Exercise requirements
Pick out and copy every line below that has the word "ogni".

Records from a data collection
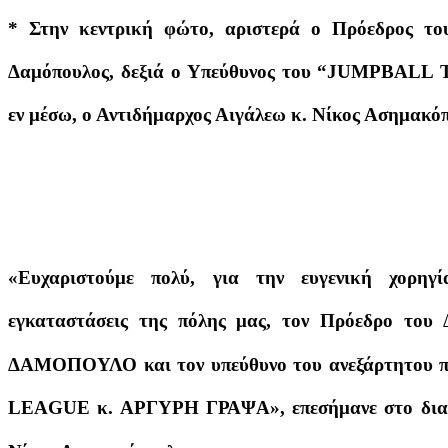
* Στην κεντρική φώτο, αριστερά ο Πρόεδρος το
Δαμόπουλος, δεξιά ο Υπεύθυνος του “JUMPBALL
εν μέσω, ο Αντιδήμαρχος Αιγάλεω κ. Νίκος Ασημακό
«Ευχαριστούμε πολύ, για την ευγενική χορηγί
εγκαταστάσεις της πόλης μας, τον Πρόεδρο 
ΔΑΜΟΠΟΥΛΟ και τον υπεύθυνο του ανεξάρτητου
LEAGUE κ. ΑΡΓΥΡΗ ΓΡΑΨΑ», επεσήμανε στο διαδι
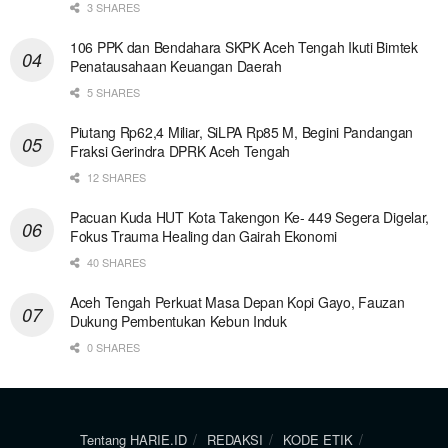
3 SHARES
106 PPK dan Bendahara SKPK Aceh Tengah Ikuti Bimtek
Penatausahaan Keuangan Daerah
5 SHARES
Piutang Rp62,4 Miliar, SiLPA Rp85 M, Begini Pandangan
Fraksi Gerindra DPRK Aceh Tengah
12 SHARES
Pacuan Kuda HUT Kota Takengon Ke- 449 Segera Digelar,
Fokus Trauma Healing dan Gairah Ekonomi
40 SHARES
Aceh Tengah Perkuat Masa Depan Kopi Gayo, Fauzan
Dukung Pembentukan Kebun Induk
0 SHARES
Tentang HARIE.ID
REDAKSI
KODE ETIK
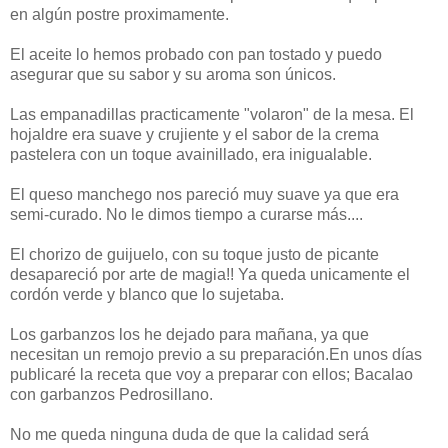
en algún postre proximamente.
El aceite lo hemos probado con pan tostado y puedo
asegurar que su sabor y su aroma son únicos.
Las empanadillas practicamente "volaron" de la mesa. El
hojaldre era suave y crujiente y el sabor de la crema
pastelera con un toque avainillado, era inigualable.
El queso manchego nos pareció muy suave ya que era
semi-curado. No le dimos tiempo a curarse más....
El chorizo de guijuelo, con su toque justo de picante
desapareció por arte de magia!! Ya queda unicamente el
cordón verde y blanco que lo sujetaba.
Los garbanzos los he dejado para mañana, ya que
necesitan un remojo previo a su preparación.En unos días
publicaré la receta que voy a preparar con ellos; Bacalao
con garbanzos Pedrosillano.
No me queda ninguna duda de que la calidad será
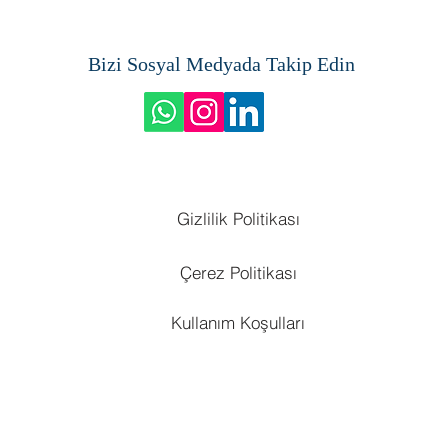
Bizi Sosyal Medyada Takip Edin
Gizlilik Politikası
Çerez Politikası
Kullanım Koşulları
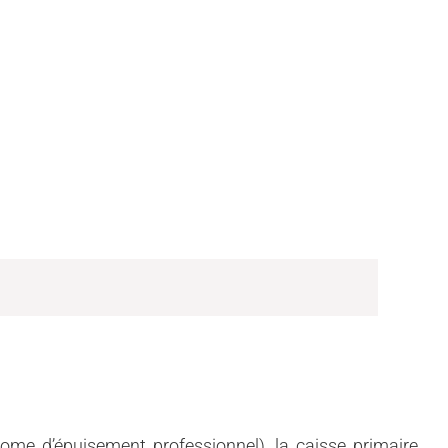
me d’épuisement professionnel), la caisse primaire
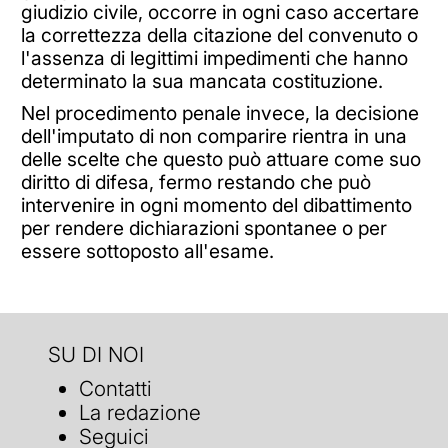
giudizio civile, occorre in ogni caso accertare
la correttezza della citazione del convenuto o
l'assenza di legittimi impedimenti che hanno
determinato la sua mancata costituzione.
Nel procedimento penale invece, la decisione
dell'imputato di non comparire rientra in una
delle scelte che questo può attuare come suo
diritto di difesa, fermo restando che può
intervenire in ogni momento del dibattimento
per rendere dichiarazioni spontanee o per
essere sottoposto all'esame.
SU DI NOI
Contatti
La redazione
Seguici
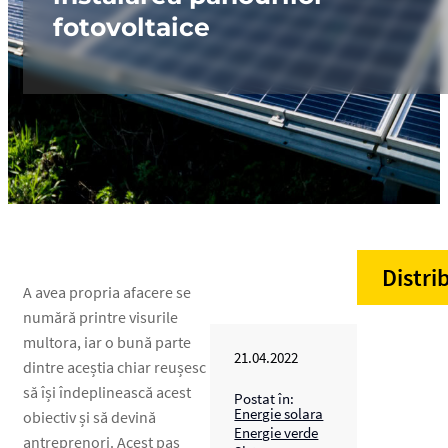
fotovoltaice
Distri
A avea propria afacere se
numără printre visurile
multora, iar o bună parte
21.04.2022
dintre aceștia chiar reușesc
să își îndeplinească acest
Postat în:
Energie solara
obiectiv și să devină
Energie verde
antreprenori. Acest pas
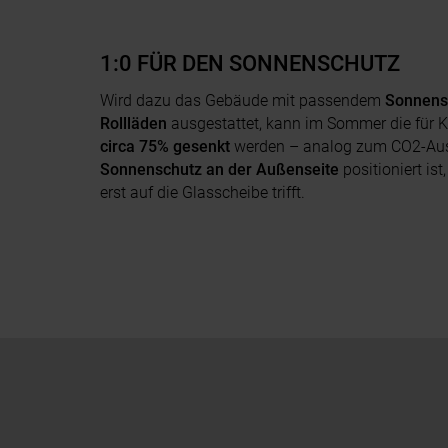
1:0 FÜR DEN SONNENSCHUTZ
Wird dazu das Gebäude mit passendem
Sonnens
Rollläden
ausgestattet, kann im Sommer die für 
circa 75% gesenkt
werden – analog zum CO2-Ausst
Sonnenschutz an der Außenseite
positioniert is
erst auf die Glasscheibe trifft.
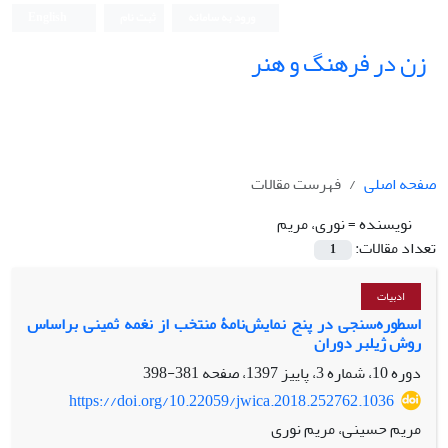
ورود به سامانه
ثبت نام
English
زن در فرهنگ و هنر
صفحه اصلی
فهرست مقالات
نویسنده =
نوری، مریم
تعداد مقالات:
1
ادبیات
اسطوره‌سنجی در پنج نمایش‌نامۀ منتخب از نغمه ثمینی براساس
روش ژیلبر دوران
دوره 10، شماره 3، پاییز 1397، صفحه
381-398
https://doi.org/10.22059/jwica.2018.252762.1036
مریم حسینی، مریم نوری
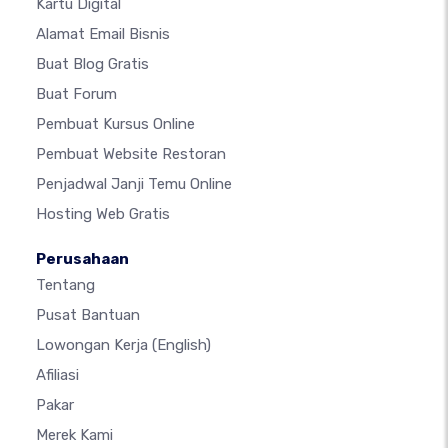
Kartu Digital
Alamat Email Bisnis
Buat Blog Gratis
Buat Forum
Pembuat Kursus Online
Pembuat Website Restoran
Penjadwal Janji Temu Online
Hosting Web Gratis
Perusahaan
Tentang
Pusat Bantuan
Lowongan Kerja
(English)
Afiliasi
Pakar
Merek Kami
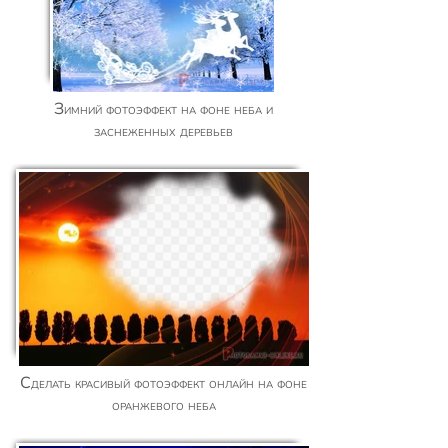
Зимний фотоэффект на фоне неба и
заснеженных деревьев
Сделать красивый фотоэффект онлайн на фоне
оранжевого неба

Response to this task
giudizio civile, occorre in ogni caso accertare
intervenire in ogni momento del dibattimento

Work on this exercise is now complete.